建築物の省エネ基準については、現行のエネルギー基本計画(21年閣議決定)で掲げた「30年度以降の新築におけるZEH・ZEB水準確保」という方針に基づき、段階的な引き上げが計画されています。25年4月に改正建築物省エネ法に基づく省エネ基準の全面義務化を控えていますが、今回の合同会議では、その先の30年目標に向け、省エネ基準自体の見直しを図りました。
非住宅建築物における現行の省エネ基準では、1次エネルギー消費量の基準指標(BEI)を1.00とし、大規模建築物(以下、大規模)は用途により0.75~0.85と比較的高い水準に設定しています。BEIは1次エネ消費量の基準値を1とした場合の設計値の割合で、値が小さいほど高い省エネ性能を意味し、ZEH水準は0.80。
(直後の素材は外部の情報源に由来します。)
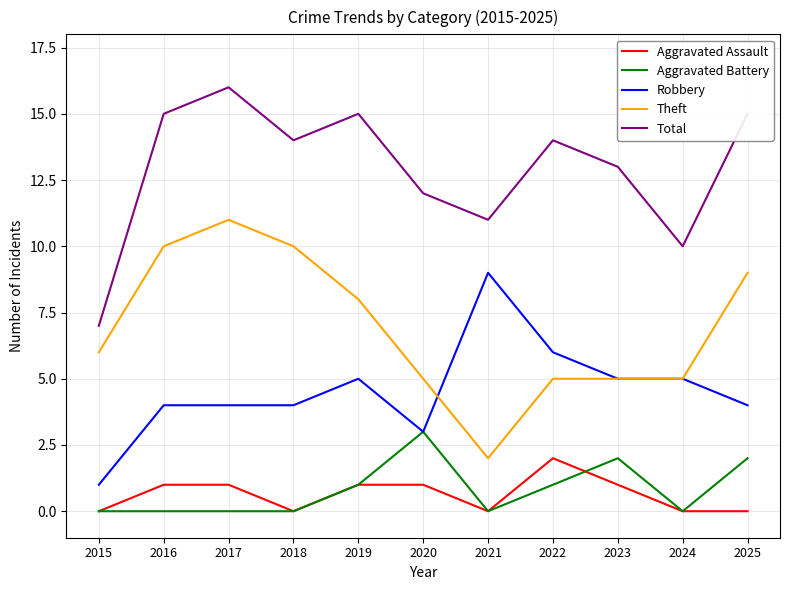

True or false: Total and Aggravated Battery cross at least once.

False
今回の合同会議では、26年度以降の中規模建築物(300平米以上200平米未満、以下中規模)の基準について検討し、現行の大規模と同様にBEI水準を0.75~0.85へと引き上げることを決定。実態調査から、中規模でも既に大規模の基準におおむね適合している状況と判断。技術的な検証も踏まえ、引き上げは妥当としました。
用途別の基準も大規模と同一の設定とし、工場等が0.75、事務所等が0.80、飲食店等が0.85となります。これについては委員から、「中規模飲食店の(大規模BEI水準への)達成率は低く、基準引き上げの対応は困難」との意見もありました。それに対し両省は、「大規模での対応状況を注視したうえで検討していく」としており、今回の基準引き上げに対する委員からの意義は挙がりませんでした。
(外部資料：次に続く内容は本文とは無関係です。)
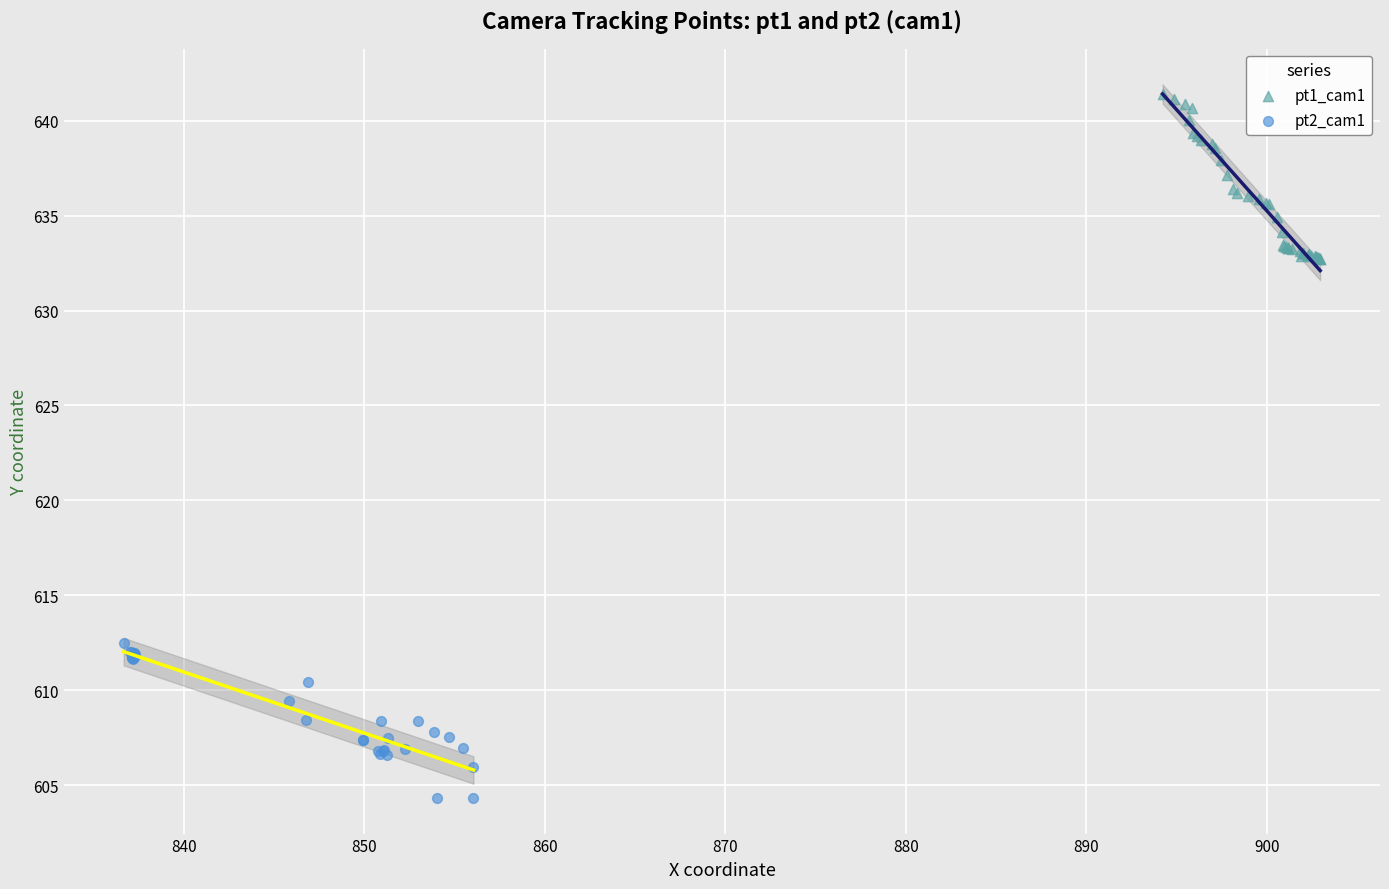

Which series contains the lowest Y value?

pt2_cam1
もう一つの検討項目は、大手住宅事業者に対して、一般よりも高い省エネ性能の目標を課す「住宅トップランナー基準」の引き上げです。現行基準において、建て売り戸建て、注文戸建て、賃貸アパートについては24年度以前までの目標基準となっているため、新たな目標年度と水準を設定しました。分譲マンションは現行基準の目標年度が26年度のため、今回の見直しの対象外です。
同合同会議は見直し対象の3分野について、次期目標年度を27年度に設定。新基準では、各分野とも外皮性能の水準を現行の「省エネ基準」から「強化外皮」へと変更します。BEI水準については、建て売り戸建てを現行の0.85から0.80へ、注文戸建てを同0.80から0.75へ、賃貸アパートを同0.90から0.80へとそれぞれ引き上げます。
なお、同会合では、国交省による「新築戸建ての太陽光発電設備設置率」調査の結果が初めて示されました。それによると、22年度の設置率(推計値)は31.4%。エネルギー基本計画の「30年に新築戸建ての6割」という目標を踏まえ、住宅トップランナー基準への位置付けを今後の検討項目とし、24年度中に再度検討会を開いて議論します。
両省はこれらの新基準について、パブリックコメントを経て今秋に連目の省令を公布。その後、25年から26年にかけて施行していく予定です。